At least 1 in 100 children under the age of three years has an autism spectrum disorder (ASD) but levels of understanding among healthcare professionals vary across the UK. ASD can be difficult to correctly diagnose as there are lots of possible signs and symptoms, as well as coexisting conditions with similar features, such as intellectual disability, attention deficit hyperactivity disorder and obsessive compulsive disorder. In its draft clinical guideline NICE has called for NHS healthcare professionals to work closer together, as well as to improve how they engage with schools, social care, the voluntary sector and other key services that can offer useful insight into this condition.
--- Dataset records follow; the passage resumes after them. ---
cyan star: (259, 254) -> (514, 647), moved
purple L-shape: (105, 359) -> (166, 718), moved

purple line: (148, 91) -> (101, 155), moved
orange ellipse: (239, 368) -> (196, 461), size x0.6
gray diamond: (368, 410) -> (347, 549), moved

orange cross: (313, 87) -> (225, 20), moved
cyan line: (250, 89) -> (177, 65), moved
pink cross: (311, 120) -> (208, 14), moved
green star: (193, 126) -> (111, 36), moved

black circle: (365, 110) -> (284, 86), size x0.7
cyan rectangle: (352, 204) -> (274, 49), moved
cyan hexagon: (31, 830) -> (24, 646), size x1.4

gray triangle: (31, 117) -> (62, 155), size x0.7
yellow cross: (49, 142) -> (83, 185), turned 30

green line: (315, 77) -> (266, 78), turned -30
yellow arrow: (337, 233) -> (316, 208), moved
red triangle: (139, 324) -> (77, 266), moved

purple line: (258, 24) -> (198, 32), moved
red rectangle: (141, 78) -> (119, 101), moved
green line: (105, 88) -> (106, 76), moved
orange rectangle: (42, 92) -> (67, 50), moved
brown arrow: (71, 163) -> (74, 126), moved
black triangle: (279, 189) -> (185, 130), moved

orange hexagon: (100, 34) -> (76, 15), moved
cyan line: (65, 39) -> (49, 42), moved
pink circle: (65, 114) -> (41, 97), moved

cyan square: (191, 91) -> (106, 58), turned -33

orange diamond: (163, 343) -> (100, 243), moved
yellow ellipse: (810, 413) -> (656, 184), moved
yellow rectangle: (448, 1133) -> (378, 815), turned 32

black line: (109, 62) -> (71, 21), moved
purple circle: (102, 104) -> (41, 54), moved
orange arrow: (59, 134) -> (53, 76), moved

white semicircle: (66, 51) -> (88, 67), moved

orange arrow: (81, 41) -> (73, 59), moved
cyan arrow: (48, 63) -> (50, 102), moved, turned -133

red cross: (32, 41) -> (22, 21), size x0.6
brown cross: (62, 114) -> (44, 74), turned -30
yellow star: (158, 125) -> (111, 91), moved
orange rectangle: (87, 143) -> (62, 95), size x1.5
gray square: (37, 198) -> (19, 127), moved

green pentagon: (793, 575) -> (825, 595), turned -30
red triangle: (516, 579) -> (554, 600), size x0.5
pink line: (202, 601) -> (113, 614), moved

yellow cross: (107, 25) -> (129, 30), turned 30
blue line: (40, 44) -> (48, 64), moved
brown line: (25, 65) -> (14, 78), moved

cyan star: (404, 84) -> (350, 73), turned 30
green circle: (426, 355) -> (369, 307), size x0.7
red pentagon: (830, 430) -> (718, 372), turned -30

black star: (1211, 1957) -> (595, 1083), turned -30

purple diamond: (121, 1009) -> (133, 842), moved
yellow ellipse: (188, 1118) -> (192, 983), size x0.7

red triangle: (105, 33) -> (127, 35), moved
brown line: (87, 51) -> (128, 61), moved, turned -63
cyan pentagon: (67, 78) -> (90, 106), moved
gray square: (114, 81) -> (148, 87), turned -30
Dr Fergus Macbeth, director of the Centre for Clinical Practice at NICE said: "A correct diagnosis of autism can bring a profound sense of relief to some children and young people from what can be an intense feeling of isolation from the rest of the world. It can also help them and their families or carers to get support from education, health services and voluntary organisations and make contact with others with similar experiences." Guidelines include:

  • Forming a local ASD strategy group, with representation from child health and mental health services, education, social care, the voluntary sector and parents or carers of children with ASD
  • A multi-professional team should lead the referral and diagnosis of individuals with possible ASD; including a paediatrician, child and adolescent psychiatrist, speech and language therapist, clinical or educational psychologist, and an occupational therapist. The ASD team should undertake the diagnostic assessments where appropriate and advise healthcare professionals about referrals
  • Every child/young person who undergoes a diagnostic assessment of ASD should have an appointed case coordinator from the ASD team who will be their single point of contact and signpost them, and their parents/carers, to appropriate services and support
  • Healthcare professionals should always consider the possibility that the child/young person may have another condition with similar features to ASD. If an alternative diagnosis is suspected, they should undertake the appropriate assessments and referrals
  • Following diagnosis, the ASD team should create a profile of the child/young person, detailing their strengths, skills, impairments and needs. This will support their education, communication, behavioural, emotional and family needs. With consent from the parent or carer, the profile should also be shared directly with relevant services, e.g. a school visit by a team member.

The consultation deadline is Friday, March 25. The final clinical guideline is scheduled to be published in September. Once published, the recommendations will represent best clinical practice for the NHS.